Analysis of runaway electron discharge formation during Joint European Torus plasma start-up Articles uri icon


publication date

  • October 2020

start page

  • 1

end page

  • 18


  • 12


  • 62

International Standard Serial Number (ISSN)

  • 0741-3335

Electronic International Standard Serial Number (EISSN)

  • 1361-6587


  • Joint European Torus (JET) plasma initiations that form a significant quantity of runaway electrons have been studied. It is shown that there is no direct relationship between the prefill pressure and breakdown electric field and signs of runaway electrons during the plasma initiation. Runaway electron generation is determined by the electric field and density development at and after burn-through. A clear criterion of density and electric field at one given point in time, which would ensure the avoidance of runaway electron generation, cannot be determined, because the timescales for the formation of runaway electrons and for the dynamics of the density differ significantly. Moreover, the formation process can be reversed, reducing the influence of runaway electrons on the discharge. Ensuring a high enough density will reduce the likelihood that runaway electron discharges are formed.
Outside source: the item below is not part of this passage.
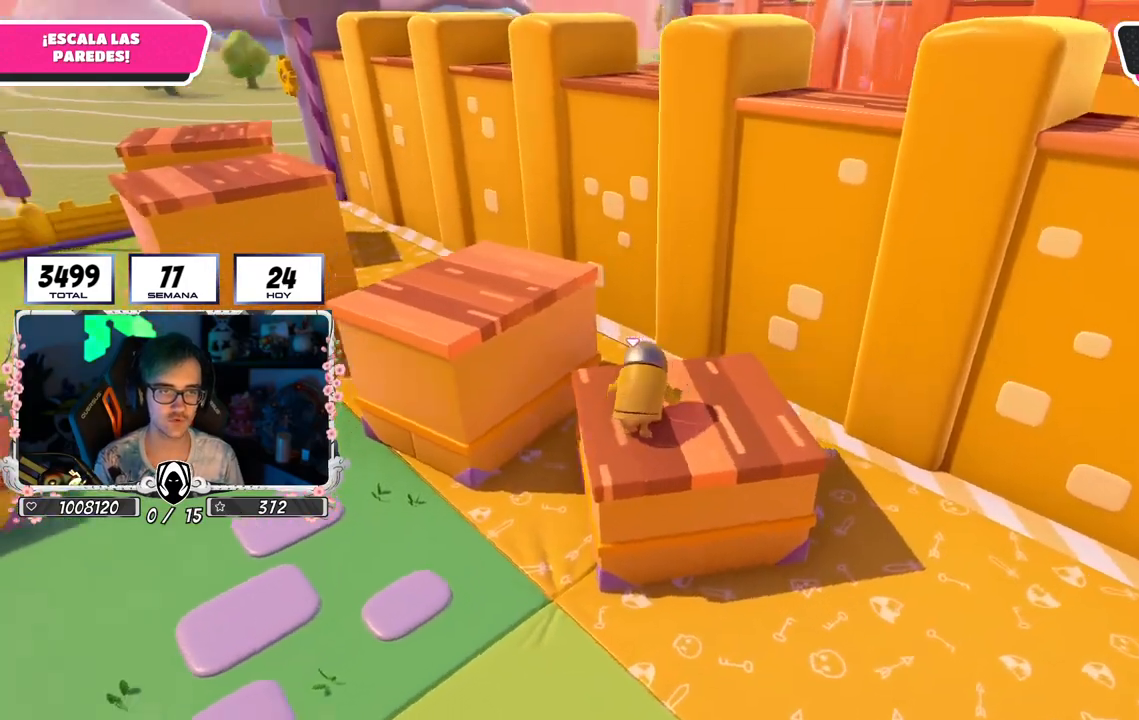
{"buttons": ["CROSS"], "left_stick": "up-left", "right_stick": "center", "events": [[17, "right_stick", "center"], [33, "left_stick", "up-left"], [333, "CROSS", "down"]]}
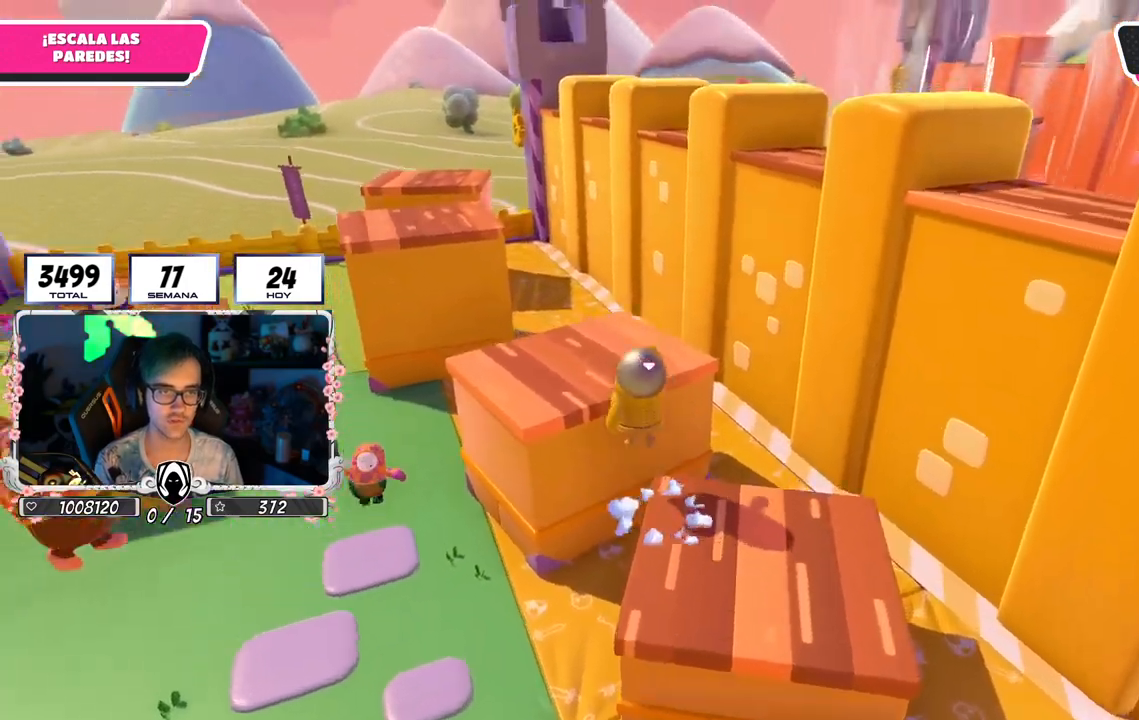
{"buttons": [], "left_stick": "up-left", "right_stick": "center", "events": [[33, "CROSS", "up"], [200, "right_stick", "down-left"], [283, "right_stick", "center"]]}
It is also found that at JET the electric field often exceeds the critical electric field during the early stages of the current ramp-up phase, even when no signs of runaway electrons are present. Expected runaway current dynamics have been analysed using the discharge circuit equation. The comparison of the expected runaway electron current dynamics shows it to be significantly slower compared to theoretical expectations in the presence of a hot and dense thermal background plasma. This could be explained by an enhanced critical electric field and/or a reduced confinement of runaway electrons. The latter is shown to be affected by bursts of magnetohydrodynamic activity that are characteristic during the current ramp-up. The development of discharges in which the current is fully carried by runaway electrons happens on a slow timescale of several seconds, limited by the available flux. Such timescales are sufficient for improved active control of these events, avoiding runaway currents at plasma initiation exceeding values at which they could damage in-vessel components. The results provide insight into the improvement and interpretation of self-consistent modelling of runaway electron generation during the start-up of International Thermonuclear Experimental Reactor discharges.